## Problem description
Output the material exactly, with every line intact.

## Data for analysis
=-=-=-=-=

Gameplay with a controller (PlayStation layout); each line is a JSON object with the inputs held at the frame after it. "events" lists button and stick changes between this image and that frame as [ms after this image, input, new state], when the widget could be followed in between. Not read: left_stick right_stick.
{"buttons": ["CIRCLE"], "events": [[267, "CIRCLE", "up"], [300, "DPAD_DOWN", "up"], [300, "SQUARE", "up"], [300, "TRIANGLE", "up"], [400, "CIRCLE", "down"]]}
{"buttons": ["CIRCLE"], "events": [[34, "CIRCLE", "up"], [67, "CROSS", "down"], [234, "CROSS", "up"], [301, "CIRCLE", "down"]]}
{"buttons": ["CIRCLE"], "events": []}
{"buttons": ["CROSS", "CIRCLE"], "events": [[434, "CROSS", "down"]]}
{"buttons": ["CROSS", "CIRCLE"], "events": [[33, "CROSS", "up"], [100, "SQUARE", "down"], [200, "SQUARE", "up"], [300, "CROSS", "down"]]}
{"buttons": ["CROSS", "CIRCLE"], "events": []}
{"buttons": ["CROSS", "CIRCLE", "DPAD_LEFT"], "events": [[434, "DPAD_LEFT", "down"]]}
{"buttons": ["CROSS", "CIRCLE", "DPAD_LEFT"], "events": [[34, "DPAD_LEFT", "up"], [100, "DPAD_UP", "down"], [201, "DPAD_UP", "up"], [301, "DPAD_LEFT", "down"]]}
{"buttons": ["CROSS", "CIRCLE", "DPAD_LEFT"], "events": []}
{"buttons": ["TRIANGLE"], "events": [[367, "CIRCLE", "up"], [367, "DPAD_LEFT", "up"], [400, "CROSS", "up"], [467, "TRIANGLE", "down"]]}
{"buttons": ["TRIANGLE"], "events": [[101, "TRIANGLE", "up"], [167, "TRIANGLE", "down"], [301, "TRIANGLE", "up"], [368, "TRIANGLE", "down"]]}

=-=-=-=-=

## Written response
Gameplay with a controller (PlayStation layout); each line is a JSON object with the inputs held at the frame after it. "events" lists button and stick changes between this image and that frame as [ms after this image, input, new state], when the widget could be followed in between. Not read: left_stick right_stick.
{"buttons": ["CIRCLE"], "events": [[267, "CIRCLE", "up"], [300, "DPAD_DOWN", "up"], [300, "SQUARE", "up"], [300, "TRIANGLE", "up"], [400, "CIRCLE", "down"]]}
{"buttons": ["CIRCLE"], "events": [[34, "CIRCLE", "up"], [67, "CROSS", "down"], [234, "CROSS", "up"], [301, "CIRCLE", "down"]]}
{"buttons": ["CIRCLE"], "events": []}
{"buttons": ["CROSS", "CIRCLE"], "events": [[434, "CROSS", "down"]]}
{"buttons": ["CROSS", "CIRCLE"], "events": [[33, "CROSS", "up"], [100, "SQUARE", "down"], [200, "SQUARE", "up"], [300, "CROSS", "down"]]}
{"buttons": ["CROSS", "CIRCLE"], "events": []}
{"buttons": ["CROSS", "CIRCLE", "DPAD_LEFT"], "events": [[434, "DPAD_LEFT", "down"]]}
{"buttons": ["CROSS", "CIRCLE", "DPAD_LEFT"], "events": [[34, "DPAD_LEFT", "up"], [100, "DPAD_UP", "down"], [201, "DPAD_UP", "up"], [301, "DPAD_LEFT", "down"]]}
{"buttons": ["CROSS", "CIRCLE", "DPAD_LEFT"], "events": []}
{"buttons": ["TRIANGLE"], "events": [[367, "CIRCLE", "up"], [367, "DPAD_LEFT", "up"], [400, "CROSS", "up"], [467, "TRIANGLE", "down"]]}
{"buttons": ["TRIANGLE"], "events": [[101, "TRIANGLE", "up"], [167, "TRIANGLE", "down"], [301, "TRIANGLE", "up"], [368, "TRIANGLE", "down"]]}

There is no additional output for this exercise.